New sample: Create Hyper file from pandas DataFrame using Hyper API (#110)

RSchaper10 · web-flow · commit 75913edcb9c3 · 2024-10-04T08:25:08.000+02:00
After running into issues with pantab, I created a simple example for Pandas
DataFrame-to-Hyper with the Hyper API that works without issue, easy to
understand and implement without adding another dependency. Wanted to share
with others!
diff --git a/Community-Supported/pandas-to-hyper/README.md b/Community-Supported/pandas-to-hyper/README.md
@@ -0,0 +1,77 @@
+
+# hyper-from-dataframe
+## Create a Hyper File from a Pandas DataFrame
+
+![Community Supported](https://img.shields.io/badge/Support%20Level-Community%20Supported-53bd92.svg)

* _ENTRIES SUPPLIED_:
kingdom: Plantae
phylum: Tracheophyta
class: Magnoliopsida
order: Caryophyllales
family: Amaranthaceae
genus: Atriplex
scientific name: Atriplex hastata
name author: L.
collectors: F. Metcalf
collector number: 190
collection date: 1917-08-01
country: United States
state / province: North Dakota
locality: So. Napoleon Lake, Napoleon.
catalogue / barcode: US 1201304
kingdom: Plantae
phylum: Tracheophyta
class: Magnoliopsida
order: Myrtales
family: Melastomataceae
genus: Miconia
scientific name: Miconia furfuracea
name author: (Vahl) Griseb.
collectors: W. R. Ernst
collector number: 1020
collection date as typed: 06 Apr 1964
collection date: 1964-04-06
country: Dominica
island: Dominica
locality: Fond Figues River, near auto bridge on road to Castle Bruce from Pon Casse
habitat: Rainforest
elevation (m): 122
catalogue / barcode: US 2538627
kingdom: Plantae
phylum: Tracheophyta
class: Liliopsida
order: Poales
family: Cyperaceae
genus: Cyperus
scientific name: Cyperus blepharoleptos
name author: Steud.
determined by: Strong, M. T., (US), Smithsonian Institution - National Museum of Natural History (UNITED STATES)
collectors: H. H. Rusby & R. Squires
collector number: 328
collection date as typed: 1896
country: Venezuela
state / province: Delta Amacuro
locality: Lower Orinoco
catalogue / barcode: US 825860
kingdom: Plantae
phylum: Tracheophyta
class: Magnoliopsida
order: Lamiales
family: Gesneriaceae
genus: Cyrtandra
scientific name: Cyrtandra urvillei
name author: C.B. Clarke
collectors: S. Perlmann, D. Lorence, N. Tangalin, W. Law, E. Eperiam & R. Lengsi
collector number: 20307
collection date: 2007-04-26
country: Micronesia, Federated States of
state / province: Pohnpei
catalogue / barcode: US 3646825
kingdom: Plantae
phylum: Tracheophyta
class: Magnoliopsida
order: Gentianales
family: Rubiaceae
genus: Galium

* _REQUESTS_:
A. According to the commit, what led its author to write the new pandas-to-Hyper sample, and what advantages does the author claim for it?
B. Reproduce the portion of the commit starting at "RSchaper10 · web-flow" and ending at "with others!".

* _ANSWERS TO THE PROBLEMS_:
A. The author wrote the sample after running into issues with pantab. The author says the Hyper API approach works without issue, is easy to understand and implement, and needs no additional dependency.

B.
RSchaper10 · web-flow · commit 75913edcb9c3 · 2024-10-04T08:25:08.000+02:00
After running into issues with pantab, I created a simple example for Pandas
DataFrame-to-Hyper with the Hyper API that works without issue, easy to
understand and implement without adding another dependency. Wanted to share
with others!